How I Handle Loneliness on Thanksgiving

How I Handle Loneliness on Thanksgiving

Holidays can be tender if you are single, do not have kids, or your kids are with their other parent. I feel it too. When my boys are at their dad’s for Thanksgiving, the quiet in my house gets loud. I grew up the youngest in a Mexican family, then spent years celebrating with my former in-laws in DC. After the divorce, most of those invitations faded. It stung. I leaned into my friend group because being alone on a family-centered holiday can feel like standing outside looking in.

This year, I asked the girls group what they were doing. One of my single mom friends invited the kids and me over. The simple act felt like beautiful acceptance. Not everyone feels comfortable asking. It took me practice, a bunch of tries, and a deep desire to not spend the day swallowed by loneliness. If that is not you right now, I get it, and you’re not doing it wrong.

Let’s name it

If you are alone on Thanksgiving, by choice or not, it is normal to feel sad, lonely, angry, or numb. You might wish you had a big loving crew to laugh with while someone burns the rolls. You might miss the kids, a partner, a parent, or the version of you who used to have plans on this day. Nothing is wrong with you for wanting company.

If asking feels possible

  • Text one friend and be direct: “Do you have room at your table? If not, do you want to get pie with me and take a walk later?”

  • Suggest merging plans. Two small groups can make one cozy table.

  • Ask for specific help: “Can you hold space for me for 10 minutes today? I just need to be heard.” Holding space means they listen, do not fix, and do not make it about them.

If you prefer a solo day

You are allowed to craft a day that fits your energy.

  • Order your favorite takeout and make it an intentional ritual. Plate it nicely. Put on a movie you love. Pour your favorite drink.
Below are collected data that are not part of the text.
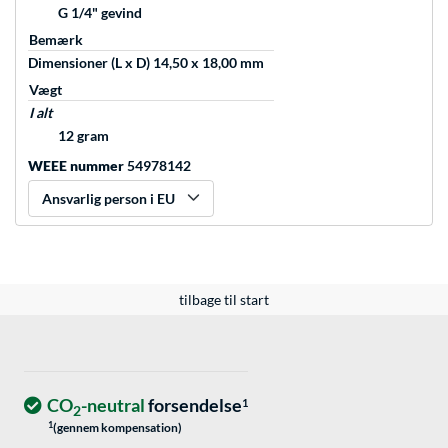
G 1/4" gevind
Bemærk
Dimensioner (L x D) 14,50 x 18,00 mm
Vægt
I alt
12 gram
WEEE nummer
54978142
Ansvarlig person i EU
tilbage til start
CO
-neutral
forsendelse
1
2
1
(gennem kompensation)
  • Get outside. A quiet walk or short hike can help your body move some of the ache.

  • Call someone just to say hi. No need for the whole story. Connection in small sips still counts.

  • Volunteer in a way that feels doable. Soup kitchen, sandwich drop-offs, or writing cards to seniors. Giving can soften the edges of the day without erasing your feelings.

If the feelings swell

  • Set a timer for a 5-minute cry or journal burst. Let it out, then give yourself water and a few slow breaths with a hand on your chest.
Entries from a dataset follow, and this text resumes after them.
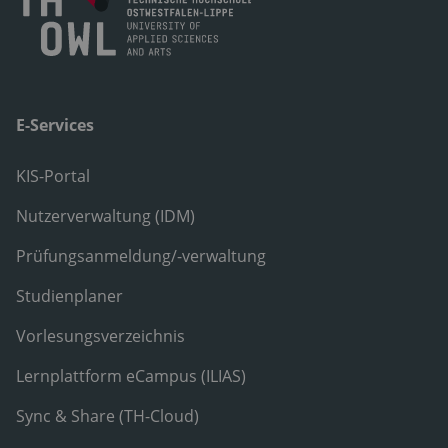
E-Services
KIS-Portal
Nutzerverwaltung (IDM)
Prüfungsanmeldung/-verwaltung
Studienplaner
Vorlesungsverzeichnis
Lernplattform eCampus (ILIAS)
Sync & Share (TH-Cloud)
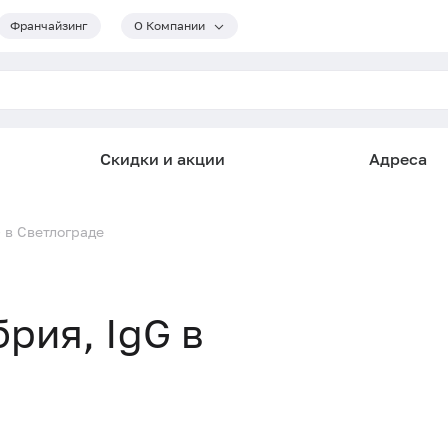
Франчайзинг
О Компании
Скидки и акции
Адреса
G в Светлограде
брия, IgG в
  • Make a “comfort stack”: warm shower, soft clothes, weighted blanket or a firm pillow hug, and music that steadies you.

  • Limit scrolling if it spikes FOMO. Curate your intake for the day.

For parents who share custody

If your kids are away and the house feels wrong, try a small ritual. Light a candle for them at mealtime, send a quick “thinking of you” text without expecting a reply, or plan a mini Thanksgiving when they are back or before they leave. Your family can be out of sync with the calendar and still be real.

If you want support with the loneliness

Touch deprivation and holiday grief often travel together. In my practice, sessions are consent led and pressure free. Sometimes what helps is simple: sitting side by side, holding a hand for one minute with a timer, or a quiet cuddle with lots of check-ins. You set the pace. You choose the yes. You can bring your tenderness without having to perform.

However you spend the day, please remember: you are allowed to want more connection, you are allowed to ask, you are allowed to choose quiet, and you are allowed to do the day your way.